◆ Directions ◆
State how many lines of the entries hold the string "cookies". Reply with the number alone.

◆ Data ◆
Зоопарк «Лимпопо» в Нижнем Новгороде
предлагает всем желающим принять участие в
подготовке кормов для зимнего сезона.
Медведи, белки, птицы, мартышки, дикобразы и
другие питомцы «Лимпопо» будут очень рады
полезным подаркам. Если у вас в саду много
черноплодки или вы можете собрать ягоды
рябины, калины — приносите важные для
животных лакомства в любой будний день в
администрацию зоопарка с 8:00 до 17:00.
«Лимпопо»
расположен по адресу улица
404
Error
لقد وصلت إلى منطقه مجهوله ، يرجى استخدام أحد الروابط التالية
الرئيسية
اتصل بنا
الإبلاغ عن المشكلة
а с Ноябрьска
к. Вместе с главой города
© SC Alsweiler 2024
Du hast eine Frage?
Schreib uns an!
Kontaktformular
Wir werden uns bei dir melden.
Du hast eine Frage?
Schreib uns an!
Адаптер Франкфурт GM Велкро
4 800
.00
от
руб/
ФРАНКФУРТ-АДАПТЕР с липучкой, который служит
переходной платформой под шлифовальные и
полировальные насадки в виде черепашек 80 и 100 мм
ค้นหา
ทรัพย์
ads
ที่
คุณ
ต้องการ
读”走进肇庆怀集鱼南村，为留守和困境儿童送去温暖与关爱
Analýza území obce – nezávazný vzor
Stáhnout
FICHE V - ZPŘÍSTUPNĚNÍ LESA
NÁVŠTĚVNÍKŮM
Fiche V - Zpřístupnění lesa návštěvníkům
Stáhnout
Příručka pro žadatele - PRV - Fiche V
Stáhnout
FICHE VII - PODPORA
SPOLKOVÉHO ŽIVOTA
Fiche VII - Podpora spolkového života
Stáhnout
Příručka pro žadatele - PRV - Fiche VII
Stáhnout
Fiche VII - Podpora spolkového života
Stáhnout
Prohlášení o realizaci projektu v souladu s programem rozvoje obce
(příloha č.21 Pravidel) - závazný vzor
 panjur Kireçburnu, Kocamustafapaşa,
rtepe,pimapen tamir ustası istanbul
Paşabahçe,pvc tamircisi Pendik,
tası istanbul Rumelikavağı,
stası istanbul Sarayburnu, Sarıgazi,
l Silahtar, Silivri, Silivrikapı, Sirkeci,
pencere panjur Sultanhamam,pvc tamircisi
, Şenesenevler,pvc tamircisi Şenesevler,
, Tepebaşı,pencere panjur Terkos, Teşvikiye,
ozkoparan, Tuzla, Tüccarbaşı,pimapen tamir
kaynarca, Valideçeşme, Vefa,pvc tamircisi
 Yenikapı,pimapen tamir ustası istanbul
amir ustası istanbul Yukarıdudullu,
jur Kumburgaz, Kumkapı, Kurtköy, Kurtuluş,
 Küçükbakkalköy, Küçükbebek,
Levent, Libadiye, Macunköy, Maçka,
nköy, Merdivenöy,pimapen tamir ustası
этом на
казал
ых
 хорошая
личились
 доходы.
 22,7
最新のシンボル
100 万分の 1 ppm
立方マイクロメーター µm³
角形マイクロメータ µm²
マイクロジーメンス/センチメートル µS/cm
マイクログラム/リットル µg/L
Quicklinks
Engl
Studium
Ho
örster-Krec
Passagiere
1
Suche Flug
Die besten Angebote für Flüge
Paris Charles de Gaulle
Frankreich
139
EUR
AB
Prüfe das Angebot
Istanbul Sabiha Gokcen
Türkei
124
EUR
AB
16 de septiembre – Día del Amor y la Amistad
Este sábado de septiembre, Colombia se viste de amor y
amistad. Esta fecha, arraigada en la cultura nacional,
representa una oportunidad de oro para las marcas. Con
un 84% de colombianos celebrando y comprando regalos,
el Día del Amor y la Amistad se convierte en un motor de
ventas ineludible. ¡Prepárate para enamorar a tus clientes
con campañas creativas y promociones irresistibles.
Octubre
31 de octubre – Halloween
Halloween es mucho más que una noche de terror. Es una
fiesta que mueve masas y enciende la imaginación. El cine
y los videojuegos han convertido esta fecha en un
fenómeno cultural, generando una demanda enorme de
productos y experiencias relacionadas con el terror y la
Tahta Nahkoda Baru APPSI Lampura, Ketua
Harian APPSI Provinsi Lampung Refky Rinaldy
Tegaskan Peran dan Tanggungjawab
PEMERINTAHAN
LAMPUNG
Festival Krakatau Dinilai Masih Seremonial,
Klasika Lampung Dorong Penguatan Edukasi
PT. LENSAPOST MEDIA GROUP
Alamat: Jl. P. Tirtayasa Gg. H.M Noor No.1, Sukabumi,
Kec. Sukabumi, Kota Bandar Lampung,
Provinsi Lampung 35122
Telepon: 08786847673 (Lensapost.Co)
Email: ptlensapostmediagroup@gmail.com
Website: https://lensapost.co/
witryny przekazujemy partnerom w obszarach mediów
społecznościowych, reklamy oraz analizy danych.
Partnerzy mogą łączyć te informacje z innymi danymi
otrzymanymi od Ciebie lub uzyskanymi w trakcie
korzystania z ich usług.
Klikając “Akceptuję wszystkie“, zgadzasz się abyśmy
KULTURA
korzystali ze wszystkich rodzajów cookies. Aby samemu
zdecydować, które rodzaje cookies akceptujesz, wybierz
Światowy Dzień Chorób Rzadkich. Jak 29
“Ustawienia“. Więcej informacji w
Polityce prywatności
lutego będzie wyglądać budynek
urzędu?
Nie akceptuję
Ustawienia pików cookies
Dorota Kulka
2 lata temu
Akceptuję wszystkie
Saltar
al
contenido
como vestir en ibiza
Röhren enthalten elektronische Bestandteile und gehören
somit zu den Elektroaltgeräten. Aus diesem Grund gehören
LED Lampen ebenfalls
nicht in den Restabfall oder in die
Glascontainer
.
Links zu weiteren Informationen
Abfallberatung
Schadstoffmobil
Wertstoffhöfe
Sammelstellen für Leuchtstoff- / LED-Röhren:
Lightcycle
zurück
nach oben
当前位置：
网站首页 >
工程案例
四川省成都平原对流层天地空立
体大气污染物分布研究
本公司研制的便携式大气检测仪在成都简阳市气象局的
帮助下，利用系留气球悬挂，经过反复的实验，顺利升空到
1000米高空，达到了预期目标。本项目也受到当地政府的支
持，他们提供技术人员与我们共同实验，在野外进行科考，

◆ Solution for this problem ◆
3